Chaque mois le CDES vous propose dans Jurisport l’expression d’un point de vue sur un sujet d’actualité du secteur du sport !
Pour ce numéro, retrouvez Jean-Pierre Karaquillo, Directeur scientifique, professeur émérite CDES, Université de limoges et Franck Lagarde, CDES.
Rêvons à une régulation juridique appropriée de l'activité d'intermédiaire sportif
Une régulation juridique de l’activité d’intermédiaire sportif, en tant que profession réglementée, est-elle réaliste ?
De nombreux acteurs institutionnels du sport, tels des pouvoirs publics nationaux ainsi que d’imposantes fédérations sportives internationales, l’ont jugé nécessaire. Mais sa mise en œuvre s’avère délicate dès lors que l’ambition est d’encadrer par des textes nationaux de portée circonscrite à un territoire ou par des règlements de fédérations sportives internationales uniquement applicables à chaque discipline considérée, une pratique universelle sans réelles frontières, éparpillée, plus ou moins ouvertement, dans la quasi-totalité des sports où se sont installées des relations contractuelles de travail rémunérées entre sportifs, entraîneurs sportifs et bénéficiaires de leurs services.

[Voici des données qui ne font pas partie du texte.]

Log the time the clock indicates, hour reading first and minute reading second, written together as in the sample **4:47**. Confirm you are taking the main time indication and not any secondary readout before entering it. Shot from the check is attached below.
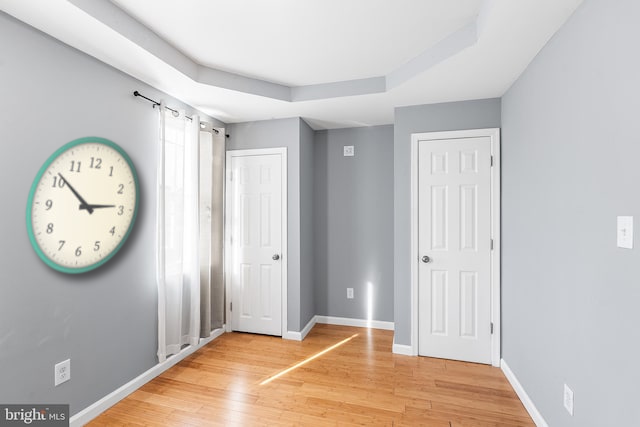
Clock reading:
**2:51**
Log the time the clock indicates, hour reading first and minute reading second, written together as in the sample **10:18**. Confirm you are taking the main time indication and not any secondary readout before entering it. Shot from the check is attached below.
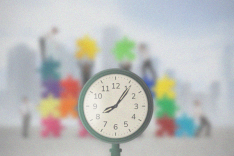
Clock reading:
**8:06**
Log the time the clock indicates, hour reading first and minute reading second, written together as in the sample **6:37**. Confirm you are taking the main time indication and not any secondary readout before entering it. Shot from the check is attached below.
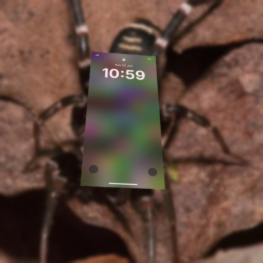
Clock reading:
**10:59**
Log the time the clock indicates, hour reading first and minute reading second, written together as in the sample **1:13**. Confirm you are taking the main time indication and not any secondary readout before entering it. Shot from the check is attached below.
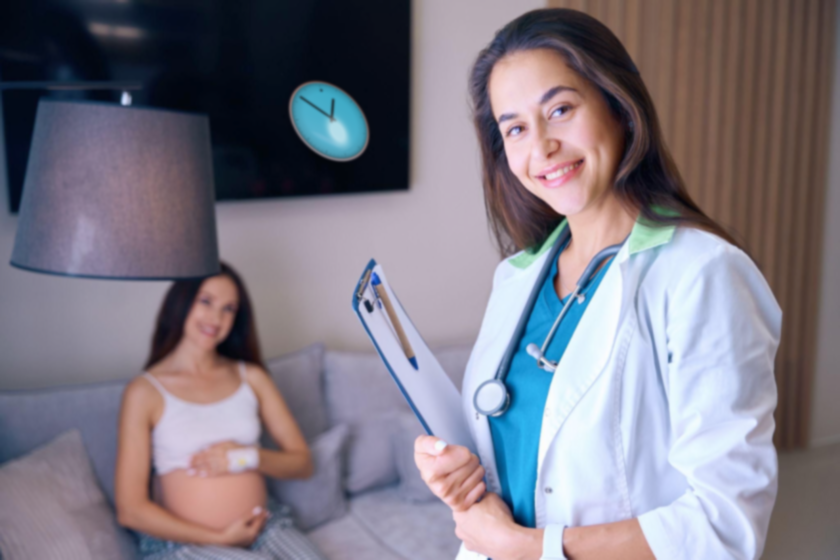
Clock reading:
**12:52**
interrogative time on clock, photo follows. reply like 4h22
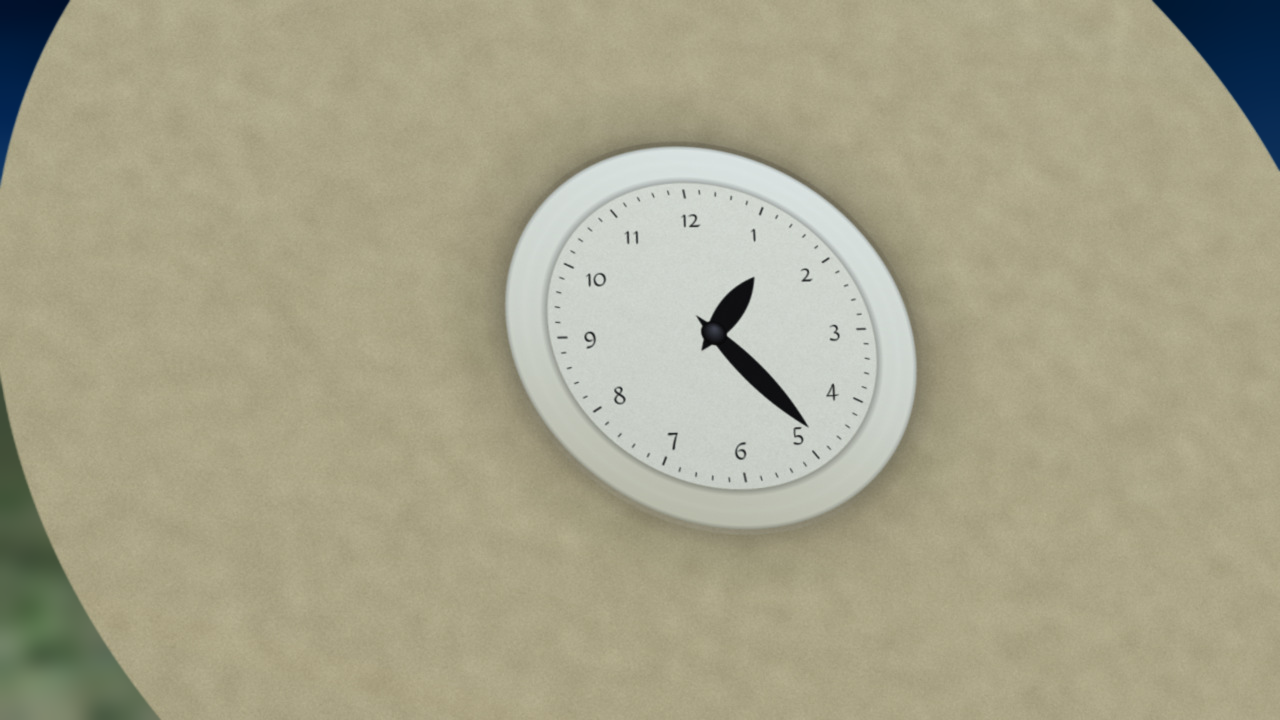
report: 1h24
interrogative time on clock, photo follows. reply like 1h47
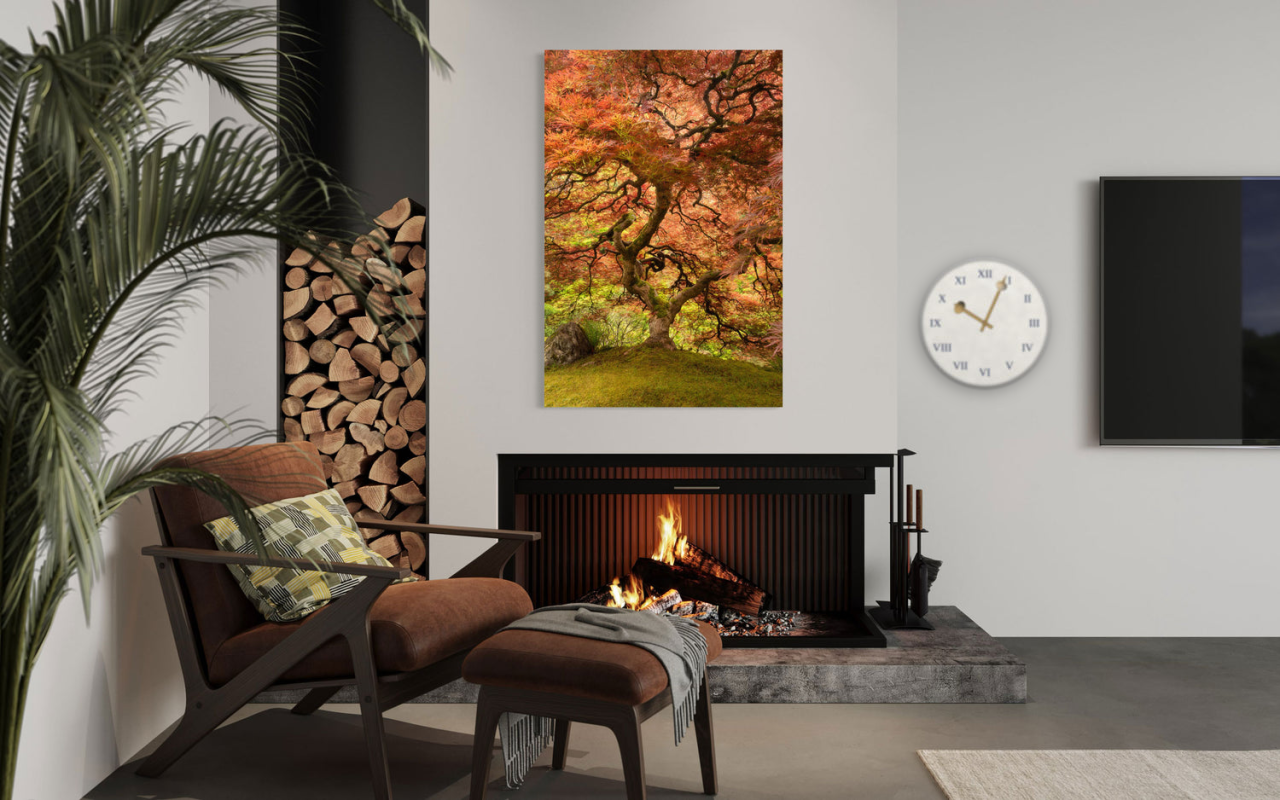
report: 10h04
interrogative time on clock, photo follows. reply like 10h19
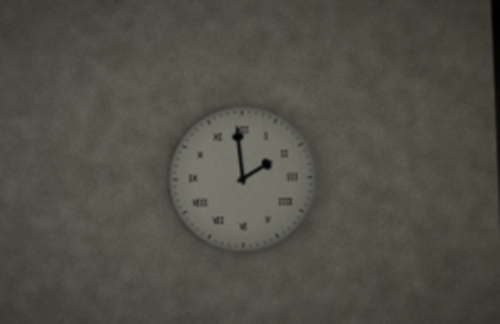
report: 1h59
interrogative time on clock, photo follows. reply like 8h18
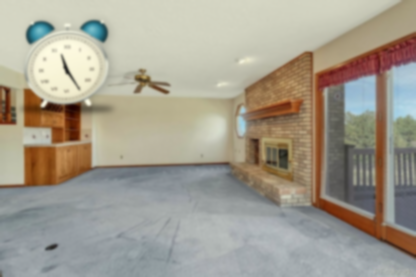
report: 11h25
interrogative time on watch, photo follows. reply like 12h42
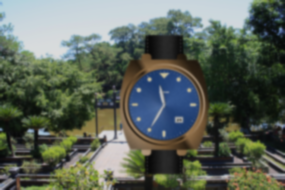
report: 11h35
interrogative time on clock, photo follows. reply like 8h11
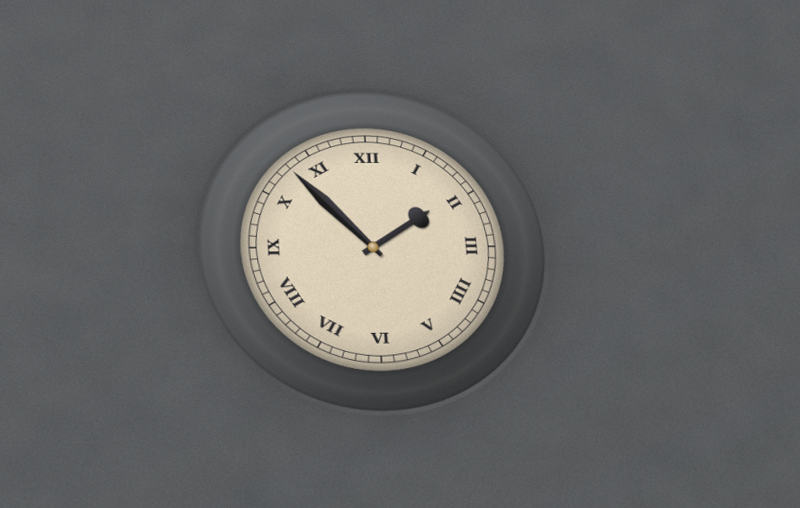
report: 1h53
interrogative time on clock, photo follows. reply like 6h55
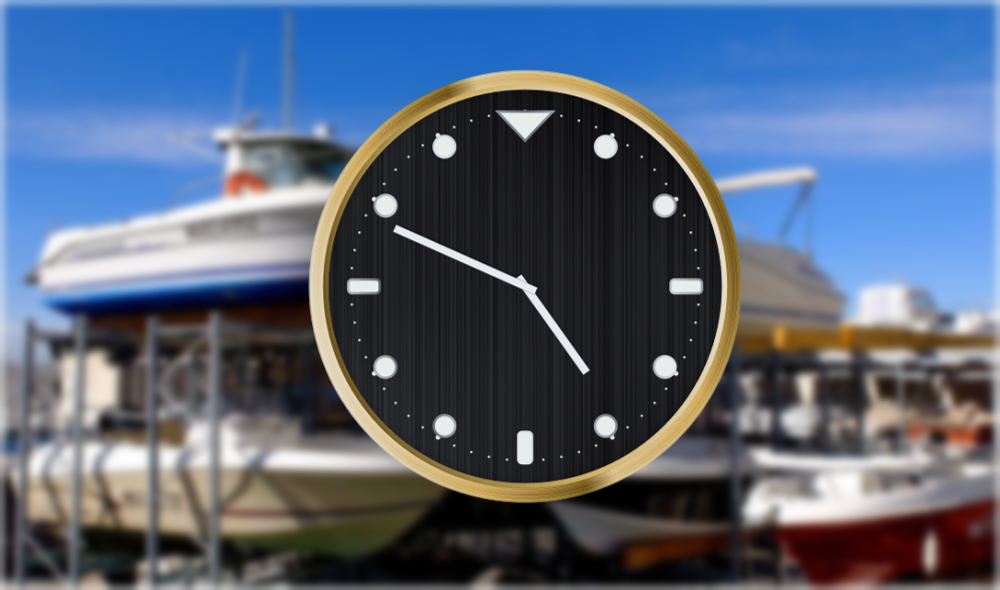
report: 4h49
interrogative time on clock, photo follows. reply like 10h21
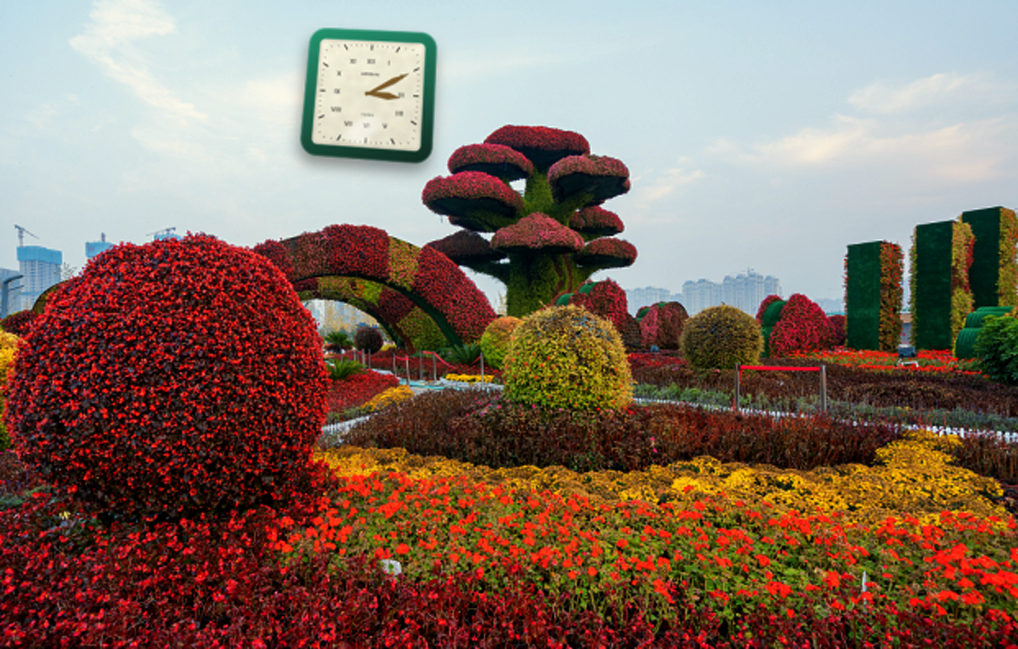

L’expérience française qui découle de la réglementation de l’accès et de l’exercice de l’activité d’intermédiaire du sport, dont l’application est déléguée aux fédérations sportives nationales et, en partie, au Comité national olympique et sportif français, en constitue une puissante expression.
Que constate-t-on en effet ? Assurément une tenace volonté, depuis 1992, du législateur français à façonner méthodiquement et à petits pas, en 2000, 2010, 2011, 2012, 2017, un dispositif visant à moraliser une telle pratique. Et, aussi, cependant malgré cela, le déploiement et la fermeté des ressentiments des intermédiaires sportifs, licenciés conscients de leurs devoirs professionnels, de même que des désenchantements latents des membres des commissions fédérales nationales d’agents sportifs en présence des failles et des dérives, pour eux, incontrôlables, en vue de mener à bien les tâches qui leur sont dévolues.
Qu’espérer alors ? Certainement, à l’avenir, idéalement, une coopération entre les gouvernements des États et le Mouvement sportif international, en vue de réglementer, pertinemment, ce phénomène transnational qu’est l’activité d’intermédiaire du sport. Pour ce faire, en l’adaptant aux situations particulières relatives au recrutement par les clubs des sportifs – joueurs et entraîneurs – le système et les procédures, construits par étapes, avec minutie, pour lutter contre le dopage ne peuvent être qu’inspirants.
Il reste qu’en attente, pour l’heure, s’impose une concertation active entre les ministères chargés des Sports, de la Justice et des Finances et le mouvement sportif français. Démunies en moyens humains et en moyens opérationnels décisifs afin de réaliser les missions que leur ont confiées les autorités ministérielles chargées des sports, les commissions fédérales d’agents sportifs n’ont pas d’atouts suffisants pour satisfaire à la finalité de leurs fonctions. En effet, seuls les intermédiaires sportifs licenciés, les joueurs, les entraîneurs, les dirigeants juridiquement rattachés aux fédérations sportives nationales dont ils dépendent relèvent de leur pouvoir disciplinaire. Pour les autres, divers et nombreux qui s’intègrent, anarchiquement et abusivement, dans la sphère de l’intermédiation sportive, les fédérations sportives sont désarmées. Il est pourtant vital que le ministère de la Justice leur «prête main», notamment en nommant un Procureur général affecté aux affaires du sport et en sollicitant des délégations spéciales de Tracfin par le ministère de l’Économie et des Finances.
À défaut, il est à craindre que « la régulation à la française » de l’activité d’intermédiaire sportif demeure ni apaisante ni sécurisante et que les tensions et les sentiments d’impuissance qui se développent donnent naissance à une dérégulation de fait partielle et, qu’en définitive, se trace inexorablement la route d’une dérégulation de l’activité d’intermédiaire du sport.